L’enlisement du conflit brouille les perspectives de retour rapide à la normale même si la plupart des acteurs impliqués et extérieurs restent vigilants et négocient dans le but d’empêcher un glissement vers un conflit généralisé ou une catastrophe nucléaire. On observe une relative baisse des attaques entre les parties belligérantes et une forme de dialogue par canaux interposés. Ce sont là des progrès louables. La complexité de la situation et les enjeux qu’elle recouvre, les ambitions réciproques des parties en conflit, et surtout le fait qu’elles rechignent encore à faire évoluer leurs positions sur les compromis à faire pour un cessez-le-feu, ne permettent pas d’enfermer le dénouement de cette crise dans des délais stricts. Par expérience dans ce type de conflit, le plus important n’est pas d’obtenir à une échéance préalablement fixée un simple arrêt des attaques, mais bien de parvenir à un accord de paix durable, qui puissent être accepté, respecté et mis en œuvre par les parties impliquées dans l’avenir. Vous conviendrez donc avec moi que beaucoup de points reste insolubles. Le statut de certains territoires occupés (Donetsk, Louhansk, Kherson et Zaporiyia) continue de diviser. Il y a des exigences sur le traitement des conséquences du conflit, en termes de poursuites judiciaires éventuellement internationales, de dommages- intérêts ou encore l’adoption de politiques sécuritaires qui pourraient menacés l’intégrité de l’un ou l’autre partie. Il me semble toutefois qu’il y’a des raisons d’espérer une diminution des attaques et un élargissement des couloirs humanitaires. Le conflit qui oppose les deux pays continue lentement mais surement à quitter le théâtre des opérations militaires pour se concentrer sur le terrain diplomatique et politique.

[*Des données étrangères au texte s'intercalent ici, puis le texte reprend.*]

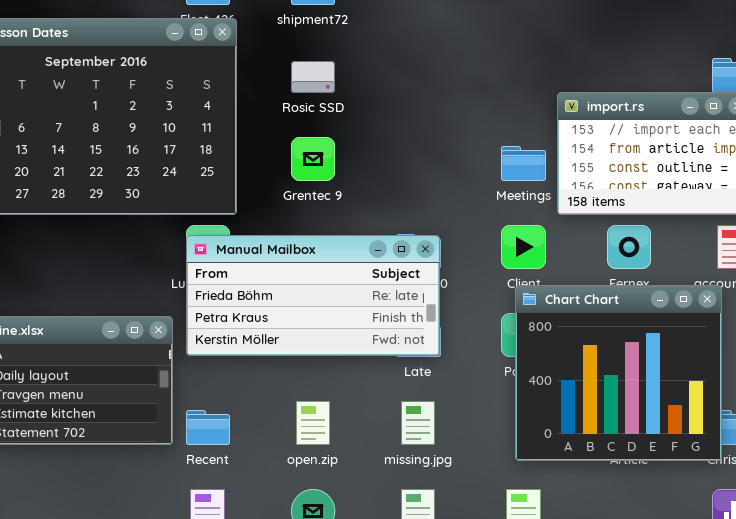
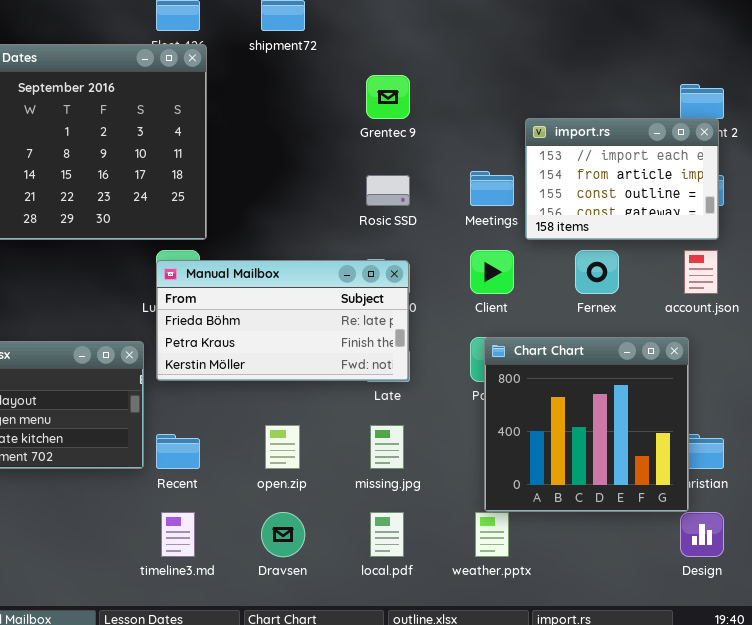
Rosic SSD: [291,61,335,93] -> [366,175,410,206], moved
Grentec 9: [291,137,335,181] -> [366,75,410,119], moved
Chart Chart: [515,285,722,461] -> [484,337,689,512], moved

Après deux années de perturbation, peut-on considérer que la crise du Covid-19 est derrière nous ?
L’apparition de nouvelles priorités dans les agendas internationaux et nationaux est à mon avis trompeuse sur la disparition ou baisse de la dangerosité de la maladie à coronavirus. Il ne me semble pas possible qu’on puisse affirmer que le monde a tourné la page de la Covid-19. D’abord, par ce que cette maladie infectieuse reste active et fortement mortelle. Le bilan effectué en ce mois de décembre 2022 montre que des nouveaux cas ont été recensés. Même si on observe une baisse drastique du taux de létalité, l’alerte Covid-19 demeure donc active. Il faut souligner ensuite que les moyens nécessaires à la conduite d’une politique de riposte ne sont pas encore totalement acquis par tous les Etats. En Afrique par exemple, des difficultés d’accès au vaccin constituent un vrai obstacle. Le continent importait par ailleurs la quasi-totalité des vaccins administrés aux populations. Fort heureusement, plusieurs unités de production de vaccins COVID-19 ont vu le jour sur le continent en Afrique du Sud, Ghana, Rwanda, Sénégal. Enfin, la pandémie a eu des conséquences plurielles, disproportionnées et inégalitaires dans les régions du monde selon leur seuil de résilience et capacité d’adaptation. Malgré une timide reprise en 2021, les mesures d’adaptation aux difficultés restent peu efficaces à cause du conflit russo-ukrainien.